[EXTRACT PROVIDED Boundary: Start]
Consider the following hypothesis: a data controller (website publisher, ISP, search engine, etc.) is located on foreign soil, but has a subsidiary in France that is potentially liable for the failure to respect data privacy rights of a French Internet user.

The French Internet user who intends to bring an action against the data controller must ask himself the following questions:

  • Is French law applicable to rule on the liability of the data controller?
  • Which entity must the French Internet user sue? Can he hold the French subsidiary liable for the violation the data privacy rights he suffered?

These questions were answered very recently by the courts of Paris, in two summary judgments rendered on September 16th, and December 19th of 2014, relating to the search engine giant Google. In both cases, individuals, invoking their right to be forgotten, asked Google to remove certain hyperlinks.

1/ Regarding the Applicable Law

It should first be noted that article 5 of the French Data Protection Act (dated January 6th, 1978) provides:

« The processing of personal data is subject to this act when:

The data controller is deemed to be established on French territory. The data controller who carries out his activity on French territory within an establishment, whatever its legal form, is considered established on French territory ».

Accordingly, pursuant to this Article, the establishment on French soil by a data controller renders French law applicable.

What of Google?

It is first important to note that the processing of personal data via Google’s search engine is directed and controlled by Google, Inc., based in the United States. The American giant only uses its subsidiaries (including its French subsidiary) to promote, facilitate, and carry out the sales of its online advertising products and services in the country in which the subsidiary is established. Such a subsidiary does not perform any processing of personal data.

However, the Paris civil court of first instance, held that notwithstanding that Google France does not perform any data processing, it qualifies as an establishment under article 5-1 of the French Data Protection Act because its activities relate to the sale of advertising space are inextricably linked to those of Google Inc. that operates the search engine.

French law is consequently applicable in respect of the data processing performed by Google.

2/ Which entity to sue?

Now that we have resolved the question of applicable law, it remains to be determined against which company legal action should be taken. In this respect, the above-mentioned summary judgments of the Paris civil court of first instance are in complete opposition.
[EXTRACT PROVIDED Boundary: End]
[PROVIDED RECORDS Boundary: Start]
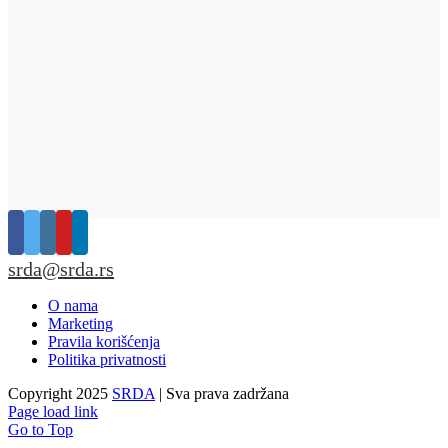
srda@srda.rs
O nama
Marketing
Pravila korišćenja
Politika privatnosti
Copyright 2025
SRDA
| Sva prava zadržana
Page load link
Go to Top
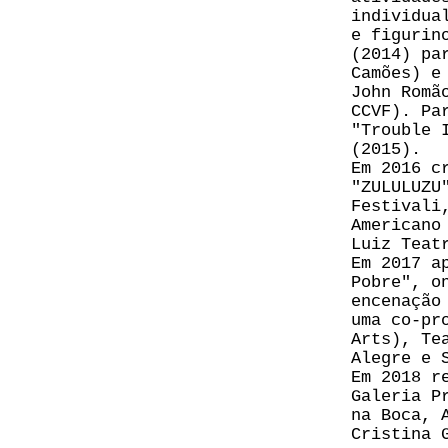
individua
e figurin
(2014) pa
Camões) e
John Romã
CCVF). Pa
"Trouble 
(2015).
Em 2016 c
"ZULULUZU
Festivali
Americano
Luiz Teat
Em 2017 a
Pobre", o
encenação
uma co-pr
Arts), Te
Alegre e 
Em 2018 r
Galeria P
na Boca, 
Cristina 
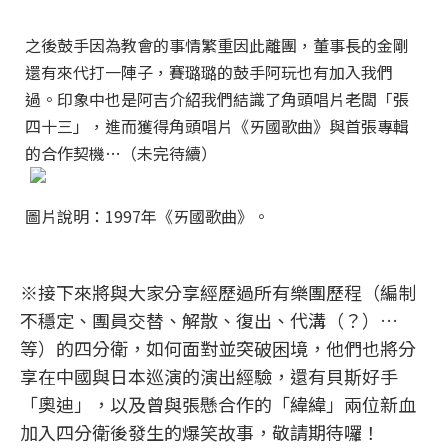
之後鼓手因為教會的事情繁重因此離團，董事長的金剛
還有來代打一陣子，賽璐璐的鼓手阿玩也有加入我們
過。印象中也是阿吉介紹我們結識了角頭唱片老闆「張
四十三」，進而獲得角頭唱片《ㄞ國歌曲》與首張專輯
的合作契機…（未完待續）
圖片說明：1997年《ㄞ國歌曲》。
※接下來將與大家分享經歷過所有樂團歷程（編制
不穩定、團員交替、解散、復出、代溝（？）…
等）的四分衛，如何面對並突破困境，他們也將分
享在中國與日本巡演的演出經驗，還有貝斯好手
「奧迪」，以及曾與張懸合作的「緯緯」兩位新血
加入四分衛後發生的爆笑故事，敬請期待囉！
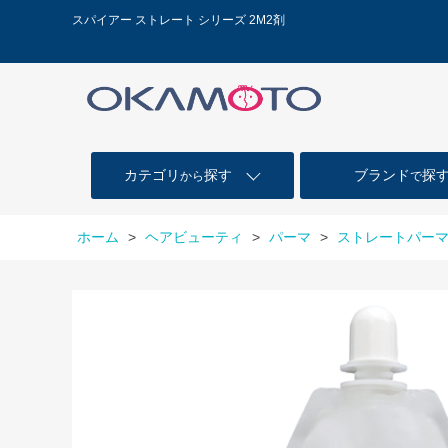
スパイアー ストレート シリーズ 2M2剤
カテゴリ
探す
ブランド
探
から
で
ホーム
>
ヘアビューティ
>
パーマ
>
ストレートパー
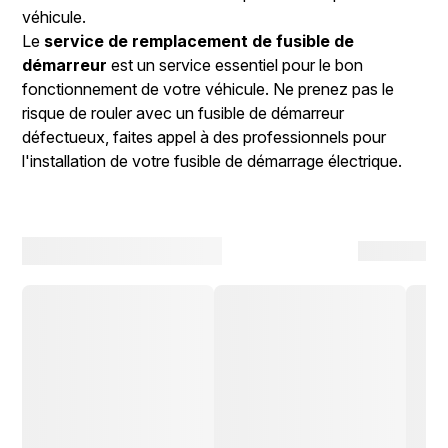
véhicule.
Le
service de remplacement de fusible de
démarreur
est un service essentiel pour le bon
fonctionnement de votre véhicule. Ne prenez pas le
risque de rouler avec un fusible de démarreur
défectueux, faites appel à des professionnels pour
l'installation de votre fusible de démarrage électrique.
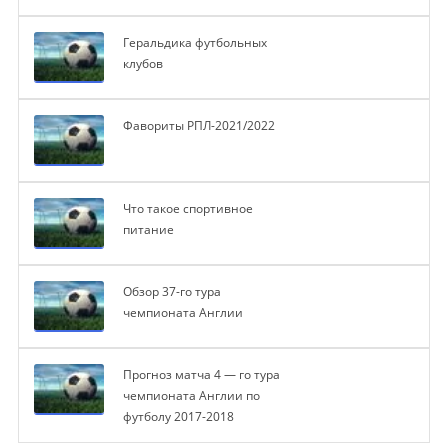
Геральдика футбольных
клубов
Фавориты РПЛ-2021/2022
Что такое спортивное
питание
Обзор 37-го тура
чемпионата Англии
Прогноз матча 4 — го тура
чемпионата Англии по
футболу 2017-2018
[PROVIDED RECORDS Boundary: End]
◆ REQUIRED ACTION A: Print the saved data entries starting at the line that contains "スパイアー ストレート シリーズ 2M2剤" and ending with the final line of the entries, including both ends. Omit the picture markers from your output.
◆ REQUIRED ACTION B: Proceed with the text on French data privacy law and Google, picking up right after its last sentence.
The saved data entries have no connection to the text on French data privacy law and Google.

◆ ANSWER SPACE A:
スパイアー ストレート シリーズ 2M2剤
カテゴリ
探す
ブランド
探
から
で
ホーム
>
ヘアビューティ
>
パーマ
>
ストレートパー
véhicule.
Le
service de remplacement de fusible de
démarreur
est un service essentiel pour le bon
fonctionnement de votre véhicule. Ne prenez pas le
risque de rouler avec un fusible de démarreur
défectueux, faites appel à des professionnels pour
l'installation de votre fusible de démarrage électrique.
Геральдика футбольных
клубов
Фавориты РПЛ-2021/2022
Что такое спортивное
питание
Обзор 37-го тура
чемпионата Англии
Прогноз матча 4 — го тура
чемпионата Англии по
футболу 2017-2018

◆ ANSWER SPACE B:
In its summary judgment dated September 16th, 2014, the Court held that the plaintiff’s claims against Google France were admissible and ordered the company to remove several links to content deemed defamatory.

The Court advanced arguments previously formulated by the ECJ in its notworthy decision dated May 13th, 2014, that established the right to be forgotten, and in particular noted that:

  1. If Google Inc. is in fact the operator of the search engine, the activity of Google France, its wholly-owned subsidiary, which sells advertising space connected the U.S. search engine, finances Google Inc. through such activities.
  2. The “activities of the operator of the search engine and those of its establishment located in the Member State are inextricably linked”.

On the other hand, surprisingly, in its most recent summary judgment, dated December 19th, 2014, the Paris court held that the right to be forgotten could only be exercised against Google, Inc. given that Google France does not exploit, whether directly or indirectly, the search engine, and does not qualify as the data controller.

As a result, the question of which entity to sue, that seemed to have been resolved by the ECJ, remains unclear. Until such time as there is established case law on the matter, any plaintiff who wishes to invoke the right to be forgotten by removing links to defamatory content, would be prudent to sue both Google France and Google, Inc.

The current legal uncertainty is problematic for any potential plaintiff who will be compelled to sue Google, Inc. and will thus be faced with long and expensive court proceedings. Further, in the event of legal action, the plaintiff will have to endure the damaging articles published online for a longer period of time.